I do feel it’s prudent to recognize some my problems are problems of abundance. I want to be mindful of that. Gratitude. My suffering is superficial in many ways.
I went off the grid quite a bit in December. It’s been a period of family time, rejuvenation, deep house cleaning, reflection, anxiety, doctor visits and wandering. I am grateful to have employment that has the capacity to provide for the health and welfare of its work force.
Time away was more needed than I realized. Yet, my brief sabbatical revealed many self-narratives that are simply an illusion. The capacity of the human mind to conjure and fabricate is without limits it seems. I discovered the great importance of mindfully stepping away from constant mentation and the difficulties I impose upon myself with my own relentless obsessions. These can become barriers to enjoying the “here and now” whether intentional or accidental.
Many have asked “are you excited?” Truthfully, I’ve been more nervous than elated. I have a bit of imposter syndrome (minus the fraud aspect). More joy and less fight or flight? Yes.
Perhaps, I take it all too seriously? But I doubt it. I’ve witnessed the complex systems of government that are fragile because of interconnected inefficiencies; convoluted systems that become self-serving life forces of their own. Has culture and society always been so messy?
My work ethic is robust. I enjoy it, really. Not working seems to be more of a challenge for me. Yet, I digress… and with that I may have identified one of my bigger shortcomings and needed area of self-improvement. I am hyper deductive. It takes me awhile to get comfortable and establish my own certainties. Couple that with my own propensity to endlessly ask “why” when the “how” and “what” are more immediate.
Even as I write this essay, I sense my propensity to be philosophical instead of exploring the tangible and concrete. Why is this? Curious.
What is on the agenda for Casey the Commissioner In the coming weeks and months?
A few priorities:
- Broadband. There is urgency. Before these financial opportunities fade, I will work to increase internet connectivity throughout our County.
- Emergency preparedness. A perennial objective. Too easily we drop our guard both at home and at our places of business. Let’s remain steadfast.
- Shelter as fundamental need. We need more of it. How can we create a paradigm shift to providing shelter to all?
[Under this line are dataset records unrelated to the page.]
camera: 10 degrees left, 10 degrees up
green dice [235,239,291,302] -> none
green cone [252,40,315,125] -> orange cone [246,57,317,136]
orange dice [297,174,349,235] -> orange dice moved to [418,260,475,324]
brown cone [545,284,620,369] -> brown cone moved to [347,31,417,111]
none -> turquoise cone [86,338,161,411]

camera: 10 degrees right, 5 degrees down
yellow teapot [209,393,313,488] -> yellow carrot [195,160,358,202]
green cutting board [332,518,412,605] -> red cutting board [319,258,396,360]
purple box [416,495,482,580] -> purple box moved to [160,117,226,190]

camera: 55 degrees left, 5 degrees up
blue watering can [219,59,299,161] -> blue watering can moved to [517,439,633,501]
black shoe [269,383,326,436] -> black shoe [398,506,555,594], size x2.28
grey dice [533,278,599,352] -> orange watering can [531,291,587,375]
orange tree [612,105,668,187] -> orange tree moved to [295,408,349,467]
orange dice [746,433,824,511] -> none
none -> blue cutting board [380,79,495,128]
- Understand our work culture. I am curious to learn from our management team and employees. I am curious to listen and understand what is working and what needs improvement for Team LC.
- Understand our community and open lines of communication. How can I both upstream, downstream and engage our many stakeholders?
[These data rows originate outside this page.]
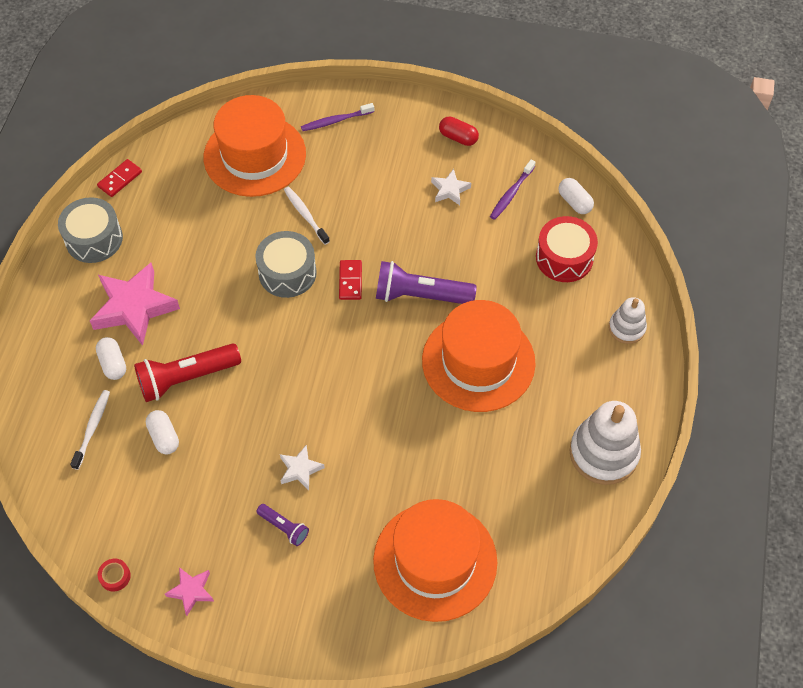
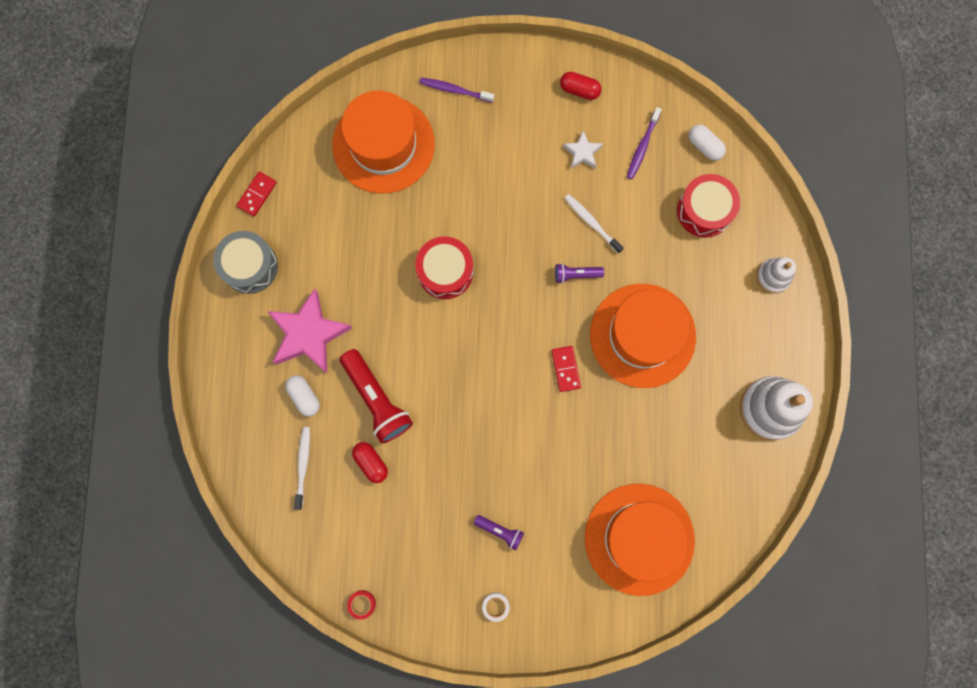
camera: 10 degrees left, 20 degrees up
red flashlight [134,343,241,402] -> red flashlight turned 90 degrees counterclockwise [340,349,413,444]
white capsule [146,410,179,455] -> red capsule [352,442,388,483]
pink star [165,567,214,616] -> none
grey drum [255,231,317,298] -> red drum [415,236,473,299]
white star [280,445,325,490] -> none
white toothbrush [284,187,330,245] -> white toothbrush moved to [564,194,624,254]
purple toothbrush [301,103,374,131] -> purple toothbrush turned 45 degrees clockwise [419,78,494,103]
red domino [339,260,362,300] -> red domino moved to [552,346,581,392]
purple flashlight [376,261,477,304] -> purple flashlight [555,263,604,283], size x0.51
none -> white tape [482,593,510,622]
- Deliver and sustain the customer service people expect from county government. This includes being mindful of the future delivery of essential services in times of abundance and anticipated/cyclical financial hardships.
- Secure the immediate needs and sustainability of the Board of Commissioners office to provide flagship customer service internally and externally.
- Spending time in Salem. Whether it’s decoding the short session legislative activity, engaging with our State representatives, and interacting with the Association of Counties (AOC) – I’ll be spending more time at the capitol. Advocating for our community.
Ok… a feel a little better getting off a few bullet points.
Let’s return to the pondering and nebulous reflection…
On the campaign trail I struggled to answer the questions asked of me. This caught me off guard. I didn’t realize that about myself. Let’s discuss the validity of the question, shall we? Sound bites, standardized questions and talking points can veer into the superficial both intentional and unintentional. Time was often limited. I often felt I needed more time to think and analyze to deliver just and thoughtful answers to the many inquiries.
At the same time, I was unwilling to sacrifice my duty to the tasks and responsibilities needed at the office. I caught myself resenting the people and the system that has allowed me a good life. Whether real or perceived I put my head down and grinded. Both at work and through the campaign there was little respite as I became less calculated and endlessly BUSY.
The sacrifices and collateral damage were family time, reflective time and health care. One day I realized that I had become “skeletor”. I am gaining back some of the weight now (more medical tests are recommended). Insomnia and stress. Too many moments I thought I might be dying. My mental health was trashed. Running on fumes. I had never experienced that kind of disruption. Elected life is going to be more difficult than I had imagined. I need to be resilient.
Achieving escape velocity this December took an additional surge of energy. I had both guilt and anxiety to step away from work. After 14 years as a public information officer (and recent years as information responder to COVID/Wildfires) downtime was a rare occurrence. I am perhaps a workaholic. The business of local government had become my circadian rhythm. I am proud of that commitment. But I also need better time management to sustain the work ahead.
Professional and development. Kindness. Gratitude. #HWPO (hard work pays off). See you in the new year Lincoln County.